The treatment period will be more troubled for the patients undiagnosed or consuşting late. As mentioned before, scaphoid bone is in charge with every movements of the wrist joint. The deterioration of the integrity of the bone after the fracture will negatively effect the biomechanics of the whole wrist. Ununion tissue and false joint develop on the scaphoid bone. Deformity occurs on the bone due to the wrist movements (hump deformity). There occur some movements between the wrist bones which are not expected to occur. These are called as “instability” and highly complicated. With each movement, the load on the other bones of the wrist joint increases abnormally. The bones changes place in time and there occurs collapse (migration) on the wrist joint. As a result, there will be premature abrasion corrosion on the cartilage surfaces constituting the joint. Such conditions are generally called as “arthritis”. This type of collapse unique to wrist joint is called as SNAC (scaphoid-nonunion-advanced-collapse).

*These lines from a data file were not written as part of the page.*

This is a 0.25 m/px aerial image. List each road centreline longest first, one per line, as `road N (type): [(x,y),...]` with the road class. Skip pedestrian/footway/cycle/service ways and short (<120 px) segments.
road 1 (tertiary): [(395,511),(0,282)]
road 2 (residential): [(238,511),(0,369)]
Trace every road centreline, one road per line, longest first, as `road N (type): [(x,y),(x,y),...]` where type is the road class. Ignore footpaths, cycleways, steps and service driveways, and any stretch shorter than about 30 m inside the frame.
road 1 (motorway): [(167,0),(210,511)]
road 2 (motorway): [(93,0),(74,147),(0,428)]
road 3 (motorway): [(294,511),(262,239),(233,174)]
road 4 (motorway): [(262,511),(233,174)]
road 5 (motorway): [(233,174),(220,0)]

All this process extends over time; thus the surgical treatment methods that can be performed are different.

1- Fixation and grafting: The fracture is fixed and graft is applied to prompt the union. The bone to be used in grafting is generally taken from the patient (pelvis). Another aim in grafting is to return the shothened and humped scaphoid bone to its former shape. It has nothing to do with appearance, a scaphoid bone which is unioned not in normal sizes cannot provide the wrist biomechanics to return normal. At this stage, even the union is acquired and the normal sizes of the scaphoid bone are preserved, the destruction occurred in time can not be recovered. The pain may relieve. However, it is difficult to estimate how much of the loss in the wrist movements will be recovered.

2- Salvage interventions: This is the method to be performed for late diagnosed cases with ununion after the scaphoid fracture, avascular necrosis or arthritis. The normal anatmoy or biomechanics of the wrist joint cannot be preserved with these mehods. Some of the bones and joint structures may be sacrificed and acquiring a painless joint is aimed. By taking out the whole scaphoid and the two adjacent bones, preserving the joint movements without pain is aimed.

WHAT IS THE PROGRESS OF THE SURGICAL TREATMENT, WHAT IS AHEAD OF US?

The Orthopedician or Hand Surgeon will ask for x-rays after the consultation. MRI, bone scintigraphy or CT (computerised tomography) may also be required in accordance with the period after the fracture. What is aimed here is not only the diagnosis but also the staging. The stage of the disease is highly important in determining the surgical treatment method. In most of the surgical methods, one day of hospitalization will be sufficient. It is very important for you to mention about your special conditions (chronic diseases, regularly taken medication etc.) during your consultation with the anesthesiologist. Most of the surgeries regarding the scaphoid bone can be performed under local anesthesia. In the postop early period (the first 3 to 5 days), cold application and keeping the hand above the heart level will relieve the pain and the throbbing. After the surgery, a plaster or splint generally up to the elbow joint is applied. The term of the plaster or the splint may vary from 3 weeks to 3 months in accordance with the surgical treatment performed. At the end of this period, physical therapy and rehabilitation period starts. The aim is to regain the hand, wrist and arm strenght and to minimise the loss of movement. The term will chage in accordance with the surgery performed and the condition of your wrist.

PROBABLE COMPLICATIONS

Hematoma on the surgical wound area, infection, pressure feeling due to the plaster, limitation of finger movements due to the tissue adhesion on the surgery area, chrınic pain (RSD), receving late or never receiving the expected results are the most common complications.

It should not be forgotten that the scaphoid fracture treatment may take months. In case of ununion, a second surgery may be needed.